12. April, 2024

Politik

Perspektivwechsel in der Sozialpolitik: Kindergrundsicherung als Staatsaufgabe

Perspektivwechsel in der Sozialpolitik: Kindergrundsicherung als Staatsaufgabe

In einem bemerkenswerten Bekenntnis zur administrativen Vereinfachung hat Bundesfamilienministerin Lisa Paus die Schaffung von 5000 neuen Stellen verteidigt. Diese Maßnahme soll im Kern dazu dienen, eine Entlastung der Bürger von bürokratischen Aufgaben zu bewirken. Die geplante Kindergrundsicherung, ein Sozialprojekt mit dem Anspruch, effizienter und inklusiver zu sein, steht dabei im Mittelpunkt. Paus konstatiert, dass durch diese Neuerung der wesentliche Übergang von der aktiven Informationsbeschaffung durch die Bürger hin zur proaktiven Bereitstellung von staatlichen Leistungen gelingen soll. Die Kindergrundsicherung hat ambitionierte Ziele: Sie strebt an, bis zu 5,6 Millionen Kinder und Jugendliche finanziell zu unterstützen.

Doch die Diskussion um die Kindergrundsicherung bleibt ein politisiertes Feld. Finanzminister Christian Lindner äußerte Bedenken gegenüber der neuen, als 'Bringschuld' definierten Rolle des Staates. Die Vorstellung, dass der Staat sozialpolitische Leistungen aktiv den Bürgern zukommen lassen soll, beunruhigt ihn im Hinblick auf eine mögliche Erosion der Eigenverantwortung der Menschen.
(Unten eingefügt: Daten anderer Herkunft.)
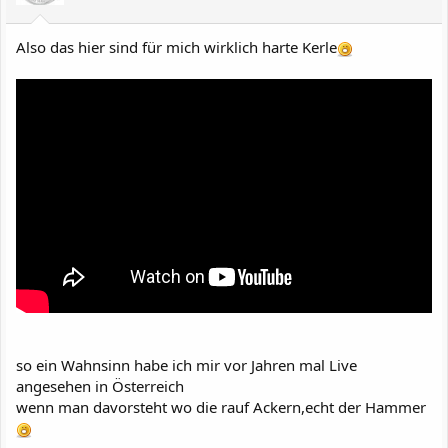
Also das hier sind für mich wirklich harte Kerle
so ein Wahnsinn habe ich mir vor Jahren mal Live
angesehen in Österreich
wenn man davorsteht wo die rauf Ackern,echt der Hammer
Die konkrete Ausgestaltung der Kindergrundsicherung, die verschiedene existierende Leistungen zu einer Einheit zusammenführen wird, bringt ein lang erörtertes Prestigeprojekt der Grünen auf den Weg. Gleichwohl war der Weg bis zur Kabinettsverabschiedung des Gesetzentwurfes im September, der ein Inkrafttreten der Regelung für Anfang 2025 vorsieht, von kontroversen Verhandlungen zwischen Finanzministerium und Familienministerium gezeichnet.

Die Pläne, die Umsetzung der Kindergrundsicherung zeitlich zu überprüfen, wurden von der Bundesagentur für Arbeit und dem Bundesrat angestoßen. Ministerin Paus zeigte sich jedoch zuversichtlich in Bezug auf die Realisierung des Projekts und verweist auf konstruktive Gespräche im Parlament.

Die Kindergrundsicherung bleibt ein Kernthema der sozialpolitischen Agenda und ein Testfall dafür, wie moderner Wohlfahrtsstaat im Sinne der Bürger gestaltet werden kann.